PROBLEM. Where in the listing does the word "định" appear? Report each line that holds it.
-----
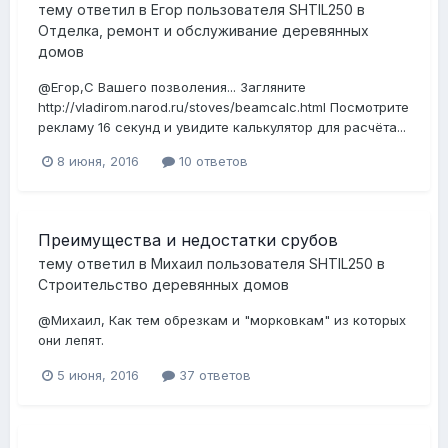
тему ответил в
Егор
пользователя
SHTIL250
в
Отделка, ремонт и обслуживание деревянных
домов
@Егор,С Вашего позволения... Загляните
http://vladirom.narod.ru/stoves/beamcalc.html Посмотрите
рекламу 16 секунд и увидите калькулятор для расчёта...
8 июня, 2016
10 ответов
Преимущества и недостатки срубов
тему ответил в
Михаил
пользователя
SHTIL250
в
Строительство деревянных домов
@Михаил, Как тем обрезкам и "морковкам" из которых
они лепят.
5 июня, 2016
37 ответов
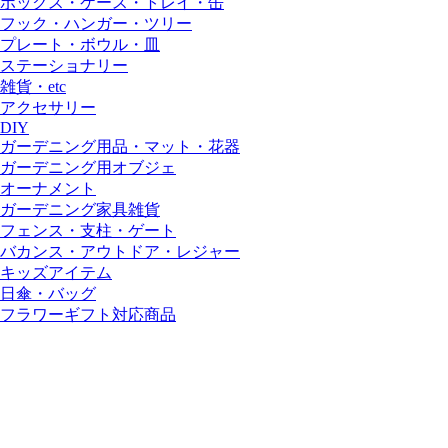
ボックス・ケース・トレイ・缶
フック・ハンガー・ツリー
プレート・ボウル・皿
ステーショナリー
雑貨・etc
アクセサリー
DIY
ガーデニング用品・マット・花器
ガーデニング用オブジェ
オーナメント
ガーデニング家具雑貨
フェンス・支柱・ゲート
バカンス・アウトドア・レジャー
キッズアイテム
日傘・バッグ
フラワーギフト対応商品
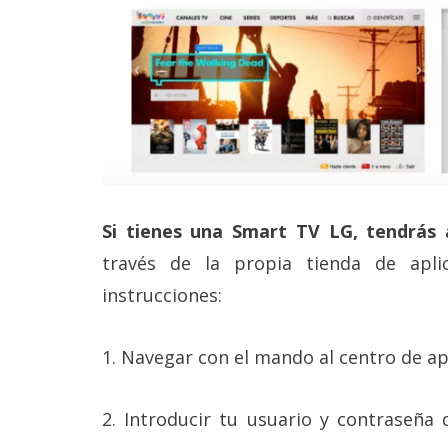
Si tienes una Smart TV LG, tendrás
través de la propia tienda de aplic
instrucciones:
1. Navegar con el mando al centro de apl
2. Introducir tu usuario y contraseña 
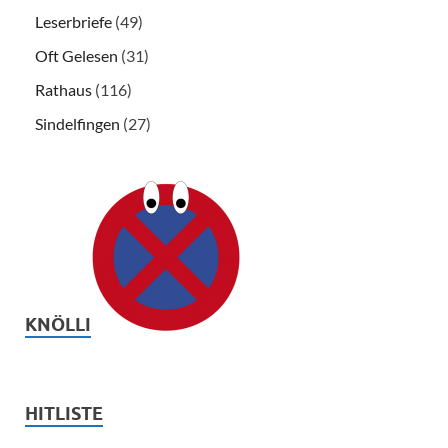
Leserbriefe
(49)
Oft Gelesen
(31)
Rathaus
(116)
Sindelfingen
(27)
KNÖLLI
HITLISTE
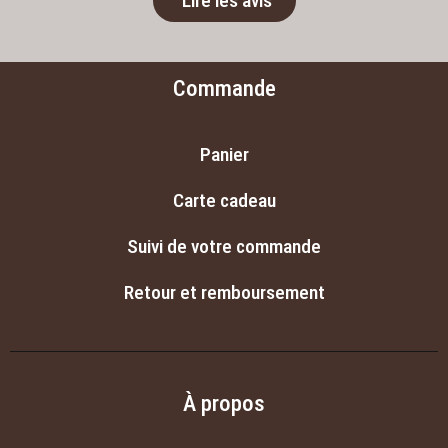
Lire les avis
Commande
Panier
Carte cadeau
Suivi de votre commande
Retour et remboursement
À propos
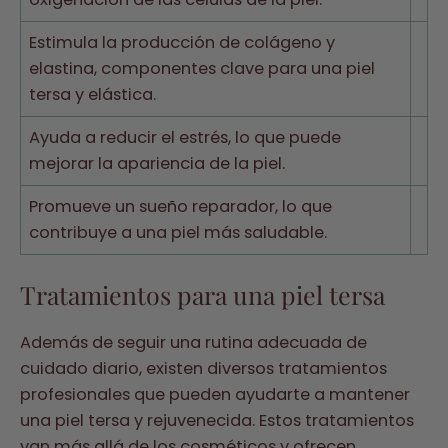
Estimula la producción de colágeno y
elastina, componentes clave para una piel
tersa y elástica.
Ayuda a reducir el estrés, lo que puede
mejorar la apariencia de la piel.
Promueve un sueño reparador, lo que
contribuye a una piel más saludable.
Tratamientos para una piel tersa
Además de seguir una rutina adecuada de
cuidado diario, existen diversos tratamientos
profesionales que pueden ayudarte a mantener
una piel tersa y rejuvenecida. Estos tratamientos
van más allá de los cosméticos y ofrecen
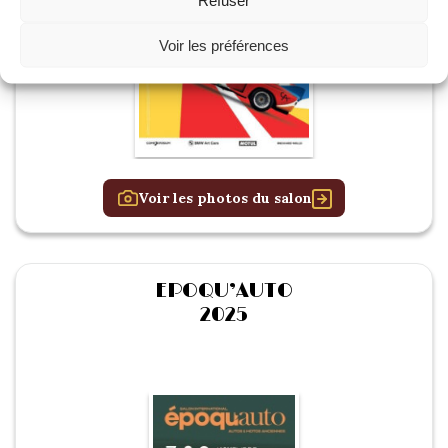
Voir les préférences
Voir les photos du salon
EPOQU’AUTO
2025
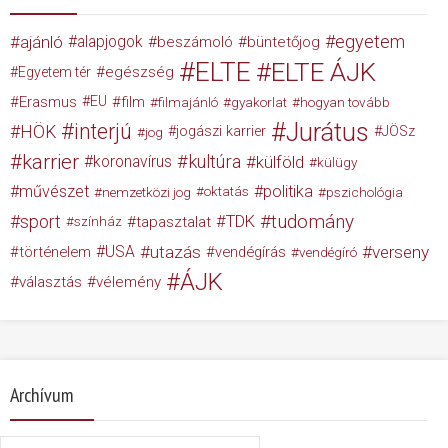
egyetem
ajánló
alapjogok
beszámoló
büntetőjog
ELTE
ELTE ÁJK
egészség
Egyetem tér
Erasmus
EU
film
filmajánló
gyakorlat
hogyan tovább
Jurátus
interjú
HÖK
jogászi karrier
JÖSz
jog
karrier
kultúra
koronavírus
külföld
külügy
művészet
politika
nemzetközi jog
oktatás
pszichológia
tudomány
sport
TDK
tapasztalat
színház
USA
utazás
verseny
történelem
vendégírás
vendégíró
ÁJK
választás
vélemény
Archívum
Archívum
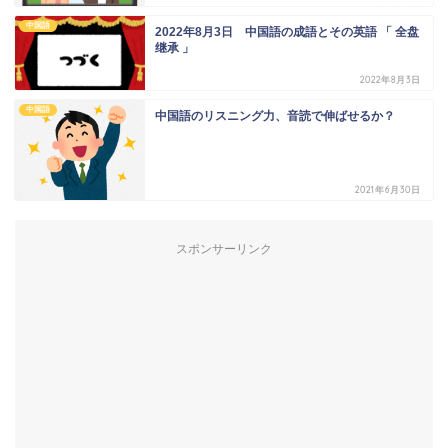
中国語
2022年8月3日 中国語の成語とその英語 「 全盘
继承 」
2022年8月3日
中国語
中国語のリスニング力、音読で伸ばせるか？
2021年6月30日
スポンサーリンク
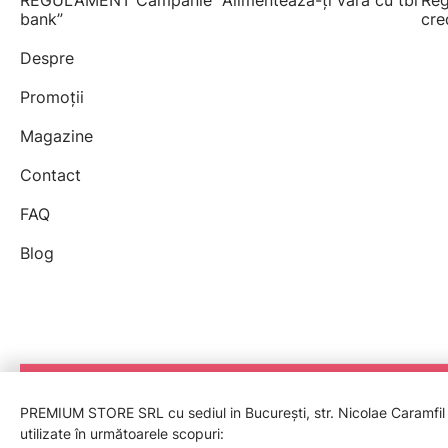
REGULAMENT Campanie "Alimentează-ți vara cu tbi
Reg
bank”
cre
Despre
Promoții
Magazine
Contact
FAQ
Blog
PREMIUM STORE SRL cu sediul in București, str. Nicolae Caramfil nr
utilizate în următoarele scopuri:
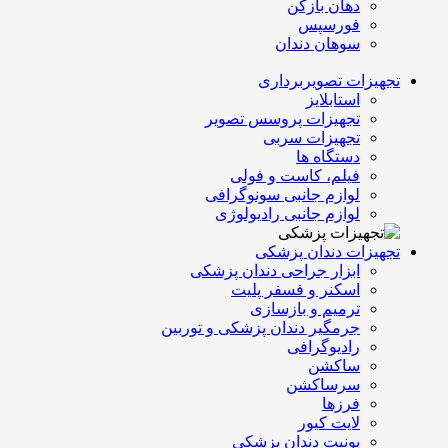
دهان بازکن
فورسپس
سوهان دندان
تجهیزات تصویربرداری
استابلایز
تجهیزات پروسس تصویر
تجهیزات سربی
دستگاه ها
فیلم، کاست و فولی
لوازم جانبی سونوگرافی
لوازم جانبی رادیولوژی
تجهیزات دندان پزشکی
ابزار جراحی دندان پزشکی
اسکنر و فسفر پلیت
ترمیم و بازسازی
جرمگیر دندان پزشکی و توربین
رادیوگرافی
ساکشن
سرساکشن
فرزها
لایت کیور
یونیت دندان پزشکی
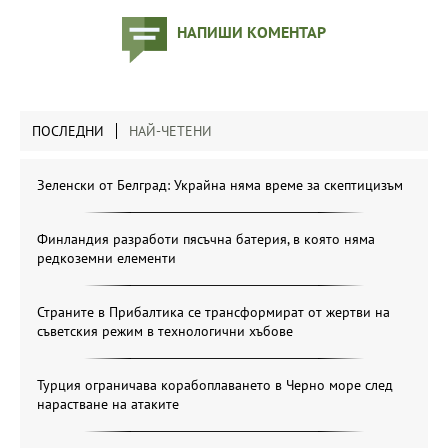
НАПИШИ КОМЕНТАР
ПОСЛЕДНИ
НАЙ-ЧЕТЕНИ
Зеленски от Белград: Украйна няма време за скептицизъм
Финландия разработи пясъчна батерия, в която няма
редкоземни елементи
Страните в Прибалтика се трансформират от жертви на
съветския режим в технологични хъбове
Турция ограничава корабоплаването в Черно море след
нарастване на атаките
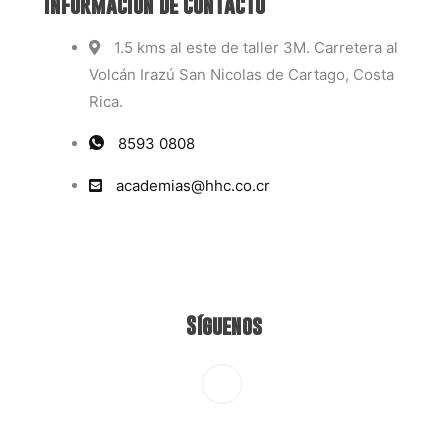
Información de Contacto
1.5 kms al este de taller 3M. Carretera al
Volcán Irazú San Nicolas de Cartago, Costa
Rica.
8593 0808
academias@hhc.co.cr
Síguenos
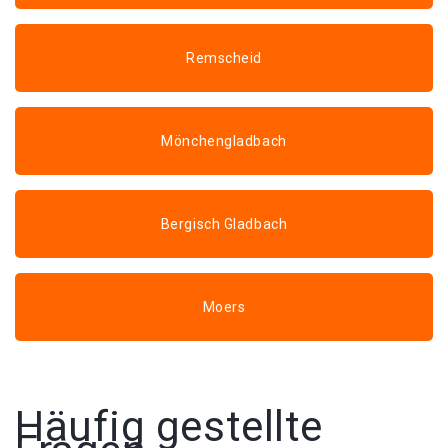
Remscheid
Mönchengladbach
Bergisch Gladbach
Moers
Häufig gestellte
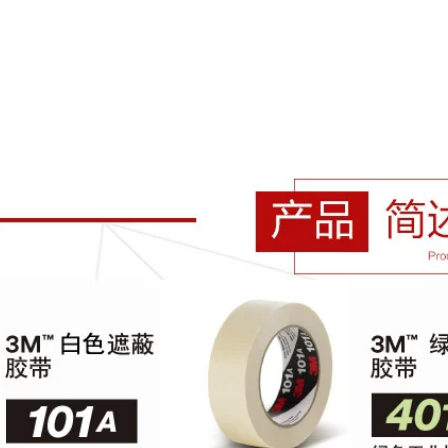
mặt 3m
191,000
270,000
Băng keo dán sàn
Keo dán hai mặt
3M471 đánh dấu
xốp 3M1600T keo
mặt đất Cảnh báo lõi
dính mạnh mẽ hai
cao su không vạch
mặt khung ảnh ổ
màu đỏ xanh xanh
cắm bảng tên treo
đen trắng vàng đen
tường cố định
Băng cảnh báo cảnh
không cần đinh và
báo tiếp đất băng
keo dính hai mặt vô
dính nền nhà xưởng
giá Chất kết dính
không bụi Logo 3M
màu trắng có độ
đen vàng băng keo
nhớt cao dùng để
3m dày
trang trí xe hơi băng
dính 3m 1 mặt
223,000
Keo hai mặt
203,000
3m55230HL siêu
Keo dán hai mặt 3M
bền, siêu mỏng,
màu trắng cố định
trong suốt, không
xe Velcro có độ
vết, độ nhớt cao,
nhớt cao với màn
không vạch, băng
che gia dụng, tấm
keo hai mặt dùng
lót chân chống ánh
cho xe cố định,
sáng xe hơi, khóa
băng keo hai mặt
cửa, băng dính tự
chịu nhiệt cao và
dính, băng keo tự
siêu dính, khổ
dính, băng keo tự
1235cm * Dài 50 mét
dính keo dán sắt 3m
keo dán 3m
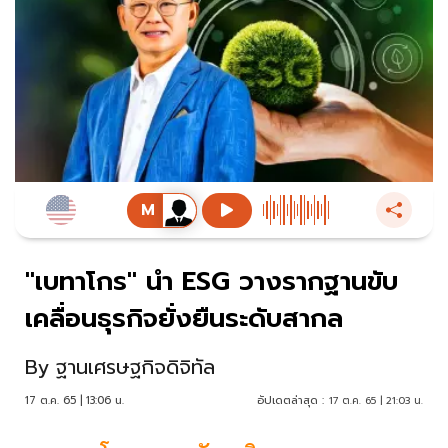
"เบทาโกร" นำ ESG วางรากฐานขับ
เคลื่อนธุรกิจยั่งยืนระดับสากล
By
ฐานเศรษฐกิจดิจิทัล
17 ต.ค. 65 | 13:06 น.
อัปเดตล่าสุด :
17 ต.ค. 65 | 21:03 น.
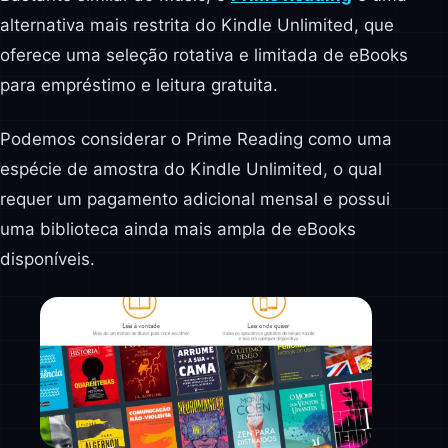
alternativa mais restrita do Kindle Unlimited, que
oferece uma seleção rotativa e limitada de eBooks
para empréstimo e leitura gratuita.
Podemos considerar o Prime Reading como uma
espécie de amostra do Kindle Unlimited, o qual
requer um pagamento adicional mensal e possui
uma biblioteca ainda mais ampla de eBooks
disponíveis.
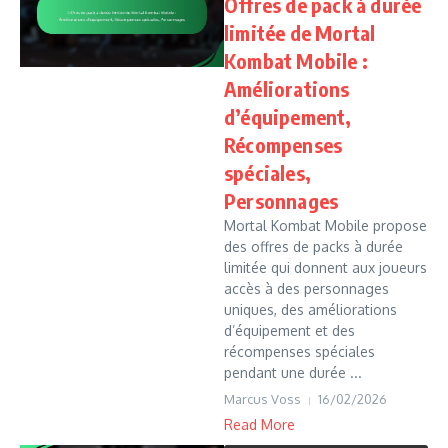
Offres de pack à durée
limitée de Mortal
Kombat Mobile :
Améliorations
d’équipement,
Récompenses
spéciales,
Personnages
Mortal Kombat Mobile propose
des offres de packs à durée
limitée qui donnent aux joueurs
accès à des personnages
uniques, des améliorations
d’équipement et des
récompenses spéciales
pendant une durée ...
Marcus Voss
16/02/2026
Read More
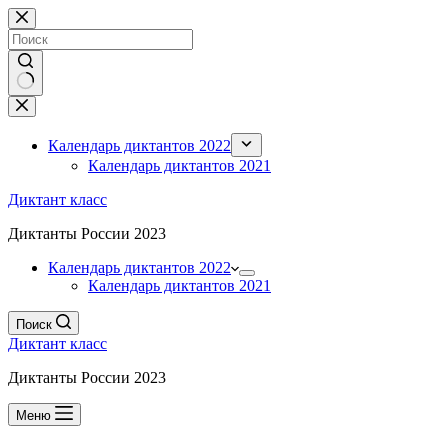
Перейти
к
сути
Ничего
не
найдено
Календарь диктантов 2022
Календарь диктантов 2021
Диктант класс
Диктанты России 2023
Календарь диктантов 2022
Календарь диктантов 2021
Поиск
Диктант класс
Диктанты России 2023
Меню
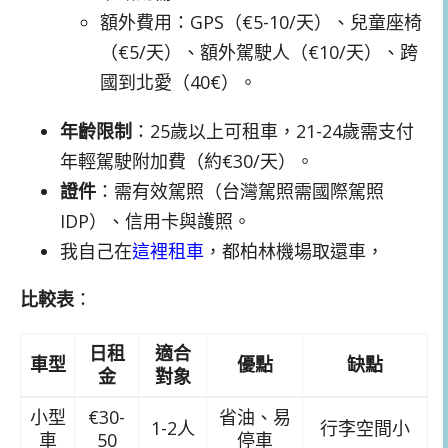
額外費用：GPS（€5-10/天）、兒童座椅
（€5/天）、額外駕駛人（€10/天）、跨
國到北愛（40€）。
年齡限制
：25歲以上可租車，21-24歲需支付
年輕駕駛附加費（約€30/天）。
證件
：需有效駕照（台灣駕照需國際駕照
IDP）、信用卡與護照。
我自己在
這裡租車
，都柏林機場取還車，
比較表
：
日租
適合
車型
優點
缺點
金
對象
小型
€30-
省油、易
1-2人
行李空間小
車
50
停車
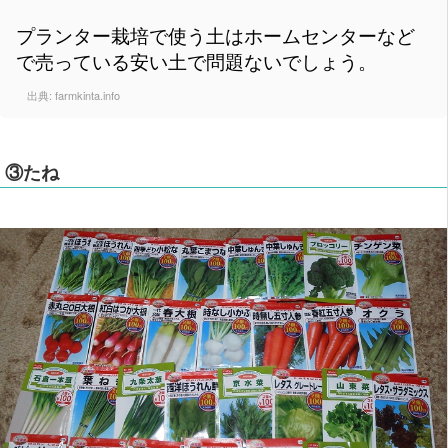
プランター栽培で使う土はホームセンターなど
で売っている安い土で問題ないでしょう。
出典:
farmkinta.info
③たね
-----
REPLY TO THE EXERCISE.
tường cố định
màu trắng cố định
cho xe cố định,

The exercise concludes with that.